To support the digital twin, APM 4.0 will drive adoption of augmented reality (AR) and virtual reality (VR) technologies. The mashup of visualization tools, simulation, modeling and real-time data acquisition becomes the “killer app” in the APM 4.0 world. By combining all these tools across a computing environment that combines cloud, edge or fog computing, and sharing the data across the global community of suppliers, sales, operations, customers and anyone else with the need to see what is happening, end users can maintain them with APM 4.0 capabilities, and get the most from Industry 4.0 plants.
You can’t buy APM 4.0
APM 4.0 isn’t a product or solution you buy any more than Industry 4.0 is a factory you build. APM 4.0 is, like Industry 4.0, an aspirational model and philosophy of how to maintain and operate a plant in context of Industry 4.0. No technology vendor or machine builder today can serve up a full suite of APM 4.0 capabilities. There are providers who, like in the IIoT realm, offer a platform with a large percentage of the capability. Similarly, there are APM 4.0 ecosystem suppliers that provide elements of functionality. Just as Industry 4.0 has taken five to seven years from concept to the first instantiation of plants that are 4.0 capable, LNS expects APM 4.0 to take a similar amount of time to evolve to support those plants.

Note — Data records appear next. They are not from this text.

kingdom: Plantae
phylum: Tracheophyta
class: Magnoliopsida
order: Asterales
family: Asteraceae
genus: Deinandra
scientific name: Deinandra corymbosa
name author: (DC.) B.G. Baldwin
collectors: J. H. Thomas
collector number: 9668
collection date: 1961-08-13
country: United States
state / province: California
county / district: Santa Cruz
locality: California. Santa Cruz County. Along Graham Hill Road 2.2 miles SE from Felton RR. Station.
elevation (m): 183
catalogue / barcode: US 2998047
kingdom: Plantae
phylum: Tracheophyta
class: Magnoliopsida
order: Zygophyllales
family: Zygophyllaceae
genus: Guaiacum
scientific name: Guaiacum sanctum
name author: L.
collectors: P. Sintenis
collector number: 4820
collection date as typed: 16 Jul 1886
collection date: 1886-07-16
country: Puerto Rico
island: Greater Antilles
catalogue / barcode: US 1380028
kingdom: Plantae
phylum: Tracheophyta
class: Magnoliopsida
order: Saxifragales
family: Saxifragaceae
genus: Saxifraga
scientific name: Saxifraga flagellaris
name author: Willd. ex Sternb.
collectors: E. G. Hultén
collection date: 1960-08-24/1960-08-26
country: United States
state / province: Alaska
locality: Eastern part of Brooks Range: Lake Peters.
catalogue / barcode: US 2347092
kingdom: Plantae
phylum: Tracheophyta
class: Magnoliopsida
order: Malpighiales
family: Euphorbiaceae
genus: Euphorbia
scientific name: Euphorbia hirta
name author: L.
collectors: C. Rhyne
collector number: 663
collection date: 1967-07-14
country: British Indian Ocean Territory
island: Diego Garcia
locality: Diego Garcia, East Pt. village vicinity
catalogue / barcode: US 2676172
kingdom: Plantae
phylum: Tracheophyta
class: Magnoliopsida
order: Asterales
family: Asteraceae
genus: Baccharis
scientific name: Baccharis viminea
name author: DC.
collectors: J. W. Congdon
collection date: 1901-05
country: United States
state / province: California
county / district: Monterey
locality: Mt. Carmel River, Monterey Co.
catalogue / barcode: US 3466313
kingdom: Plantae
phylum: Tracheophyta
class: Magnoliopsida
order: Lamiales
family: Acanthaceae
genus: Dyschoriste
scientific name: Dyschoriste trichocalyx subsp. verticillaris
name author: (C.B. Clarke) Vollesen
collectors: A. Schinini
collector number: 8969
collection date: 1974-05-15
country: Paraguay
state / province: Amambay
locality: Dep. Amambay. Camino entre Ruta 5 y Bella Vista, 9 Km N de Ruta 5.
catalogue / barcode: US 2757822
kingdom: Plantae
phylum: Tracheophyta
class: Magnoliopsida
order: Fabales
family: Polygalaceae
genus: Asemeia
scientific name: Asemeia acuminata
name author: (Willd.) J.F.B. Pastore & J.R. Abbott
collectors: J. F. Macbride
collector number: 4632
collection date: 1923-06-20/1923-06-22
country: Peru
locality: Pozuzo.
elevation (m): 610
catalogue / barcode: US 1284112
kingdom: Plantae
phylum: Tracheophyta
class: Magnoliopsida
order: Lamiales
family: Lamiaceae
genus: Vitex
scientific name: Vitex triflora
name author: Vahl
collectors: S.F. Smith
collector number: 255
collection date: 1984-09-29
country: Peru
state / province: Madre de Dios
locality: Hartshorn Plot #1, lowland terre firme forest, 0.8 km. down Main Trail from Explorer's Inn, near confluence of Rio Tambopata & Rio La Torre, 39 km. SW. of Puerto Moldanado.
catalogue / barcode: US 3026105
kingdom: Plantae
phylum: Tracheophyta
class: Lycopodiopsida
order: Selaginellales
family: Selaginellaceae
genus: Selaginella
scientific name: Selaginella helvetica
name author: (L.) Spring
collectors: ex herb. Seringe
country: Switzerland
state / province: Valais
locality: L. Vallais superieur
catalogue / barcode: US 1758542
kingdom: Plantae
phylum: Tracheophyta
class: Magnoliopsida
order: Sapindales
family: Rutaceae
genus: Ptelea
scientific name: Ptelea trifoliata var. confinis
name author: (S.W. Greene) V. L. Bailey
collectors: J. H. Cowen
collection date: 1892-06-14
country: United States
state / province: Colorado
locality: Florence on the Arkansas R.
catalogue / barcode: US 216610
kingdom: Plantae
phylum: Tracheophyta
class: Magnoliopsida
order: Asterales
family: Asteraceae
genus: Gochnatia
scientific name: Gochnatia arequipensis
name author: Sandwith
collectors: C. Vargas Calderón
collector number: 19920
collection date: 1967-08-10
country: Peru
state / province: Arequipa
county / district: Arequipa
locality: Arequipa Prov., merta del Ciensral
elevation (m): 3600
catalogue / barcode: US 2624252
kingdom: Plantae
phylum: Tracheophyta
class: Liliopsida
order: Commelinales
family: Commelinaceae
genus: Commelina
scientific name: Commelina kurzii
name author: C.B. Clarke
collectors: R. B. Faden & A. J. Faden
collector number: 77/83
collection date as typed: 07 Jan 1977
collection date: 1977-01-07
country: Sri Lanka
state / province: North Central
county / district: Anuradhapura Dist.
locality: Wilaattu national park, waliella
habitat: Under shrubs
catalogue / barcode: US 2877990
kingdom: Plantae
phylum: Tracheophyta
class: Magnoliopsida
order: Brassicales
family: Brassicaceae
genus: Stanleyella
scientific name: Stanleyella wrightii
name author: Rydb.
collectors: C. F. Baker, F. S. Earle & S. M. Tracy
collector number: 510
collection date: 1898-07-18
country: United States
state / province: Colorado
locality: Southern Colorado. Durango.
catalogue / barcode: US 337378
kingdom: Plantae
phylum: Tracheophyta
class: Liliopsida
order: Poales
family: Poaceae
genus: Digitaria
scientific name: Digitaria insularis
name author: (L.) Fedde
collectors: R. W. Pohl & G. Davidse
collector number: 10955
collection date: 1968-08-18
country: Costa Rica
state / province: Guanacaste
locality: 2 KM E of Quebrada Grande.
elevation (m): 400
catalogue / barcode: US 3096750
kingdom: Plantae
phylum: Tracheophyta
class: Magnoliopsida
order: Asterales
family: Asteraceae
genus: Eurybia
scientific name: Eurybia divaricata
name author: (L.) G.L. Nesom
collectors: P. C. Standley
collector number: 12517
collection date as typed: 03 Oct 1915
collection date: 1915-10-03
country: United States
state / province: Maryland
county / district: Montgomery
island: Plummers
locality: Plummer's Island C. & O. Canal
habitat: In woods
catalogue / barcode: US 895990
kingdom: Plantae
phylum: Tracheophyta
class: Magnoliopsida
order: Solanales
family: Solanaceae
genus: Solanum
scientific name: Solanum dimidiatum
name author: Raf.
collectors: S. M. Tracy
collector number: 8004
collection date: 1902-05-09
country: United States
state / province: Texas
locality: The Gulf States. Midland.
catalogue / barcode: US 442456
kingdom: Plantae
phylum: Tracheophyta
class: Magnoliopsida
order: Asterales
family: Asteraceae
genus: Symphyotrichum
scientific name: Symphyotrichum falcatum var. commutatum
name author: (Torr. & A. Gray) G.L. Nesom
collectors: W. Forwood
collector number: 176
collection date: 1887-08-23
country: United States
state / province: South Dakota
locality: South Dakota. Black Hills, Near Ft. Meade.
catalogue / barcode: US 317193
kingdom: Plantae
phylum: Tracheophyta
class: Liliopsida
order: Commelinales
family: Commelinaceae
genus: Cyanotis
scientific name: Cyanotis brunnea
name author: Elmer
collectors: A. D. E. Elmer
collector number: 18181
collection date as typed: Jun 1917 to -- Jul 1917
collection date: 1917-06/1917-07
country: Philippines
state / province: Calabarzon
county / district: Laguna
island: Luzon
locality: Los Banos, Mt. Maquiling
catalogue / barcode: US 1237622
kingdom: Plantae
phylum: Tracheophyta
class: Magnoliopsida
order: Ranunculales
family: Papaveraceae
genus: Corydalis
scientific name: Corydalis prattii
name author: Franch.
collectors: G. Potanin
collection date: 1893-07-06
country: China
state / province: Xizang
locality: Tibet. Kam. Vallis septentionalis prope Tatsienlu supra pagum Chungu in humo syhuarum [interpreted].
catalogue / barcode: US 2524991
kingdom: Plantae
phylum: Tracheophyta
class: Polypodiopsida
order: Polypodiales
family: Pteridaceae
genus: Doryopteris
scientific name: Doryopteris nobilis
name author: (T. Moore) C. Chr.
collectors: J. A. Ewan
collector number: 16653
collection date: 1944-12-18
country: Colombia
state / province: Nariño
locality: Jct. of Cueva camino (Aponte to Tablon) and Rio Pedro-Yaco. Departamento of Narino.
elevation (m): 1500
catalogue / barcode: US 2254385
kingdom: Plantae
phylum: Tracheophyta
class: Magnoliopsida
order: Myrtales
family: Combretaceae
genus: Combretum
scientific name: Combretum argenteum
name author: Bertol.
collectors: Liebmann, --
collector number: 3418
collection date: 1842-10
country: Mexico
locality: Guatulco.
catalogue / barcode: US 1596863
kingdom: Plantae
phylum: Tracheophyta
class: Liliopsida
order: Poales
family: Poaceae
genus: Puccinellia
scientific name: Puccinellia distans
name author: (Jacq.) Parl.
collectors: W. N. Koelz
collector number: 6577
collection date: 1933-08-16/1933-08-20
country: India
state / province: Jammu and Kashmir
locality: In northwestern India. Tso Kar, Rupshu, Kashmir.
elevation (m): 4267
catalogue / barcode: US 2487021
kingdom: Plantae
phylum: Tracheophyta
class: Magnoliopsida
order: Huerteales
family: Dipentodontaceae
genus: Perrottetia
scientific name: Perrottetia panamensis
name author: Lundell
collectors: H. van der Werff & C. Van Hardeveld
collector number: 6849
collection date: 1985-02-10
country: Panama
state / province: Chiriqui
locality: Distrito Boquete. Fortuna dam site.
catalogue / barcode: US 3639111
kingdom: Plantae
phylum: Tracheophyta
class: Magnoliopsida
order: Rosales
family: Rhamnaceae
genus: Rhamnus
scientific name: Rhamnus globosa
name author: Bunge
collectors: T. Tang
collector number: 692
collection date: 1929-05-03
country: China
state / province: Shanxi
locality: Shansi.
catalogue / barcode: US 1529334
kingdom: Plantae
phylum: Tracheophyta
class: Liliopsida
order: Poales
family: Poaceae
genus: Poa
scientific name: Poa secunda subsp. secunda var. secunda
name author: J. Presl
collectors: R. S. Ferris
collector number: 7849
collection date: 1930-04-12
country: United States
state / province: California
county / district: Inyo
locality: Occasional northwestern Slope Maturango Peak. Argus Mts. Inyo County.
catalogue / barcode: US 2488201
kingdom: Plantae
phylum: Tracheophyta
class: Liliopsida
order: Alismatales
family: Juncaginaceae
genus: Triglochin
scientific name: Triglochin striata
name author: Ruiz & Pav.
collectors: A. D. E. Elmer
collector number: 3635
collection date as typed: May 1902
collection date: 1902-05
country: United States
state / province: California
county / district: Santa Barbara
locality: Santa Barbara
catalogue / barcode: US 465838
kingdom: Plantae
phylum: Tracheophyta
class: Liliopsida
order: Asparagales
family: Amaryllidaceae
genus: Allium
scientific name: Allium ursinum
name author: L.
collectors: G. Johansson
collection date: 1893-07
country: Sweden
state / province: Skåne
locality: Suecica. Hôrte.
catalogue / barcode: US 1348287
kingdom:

You can't build smart products in dumb factories, and you certainly can't maintain a smart connected plant using yesterday’s APM technology. Industry 4.0 needs APM 4.0.
>>Dan Miklovic is a principal analyst with LNS Research, focused primarily on asset performance management and energy management, with collaborative coverage across manufacturing operations management (MOM), the Internet of Things, chemical, paper and packaging, metals and mining.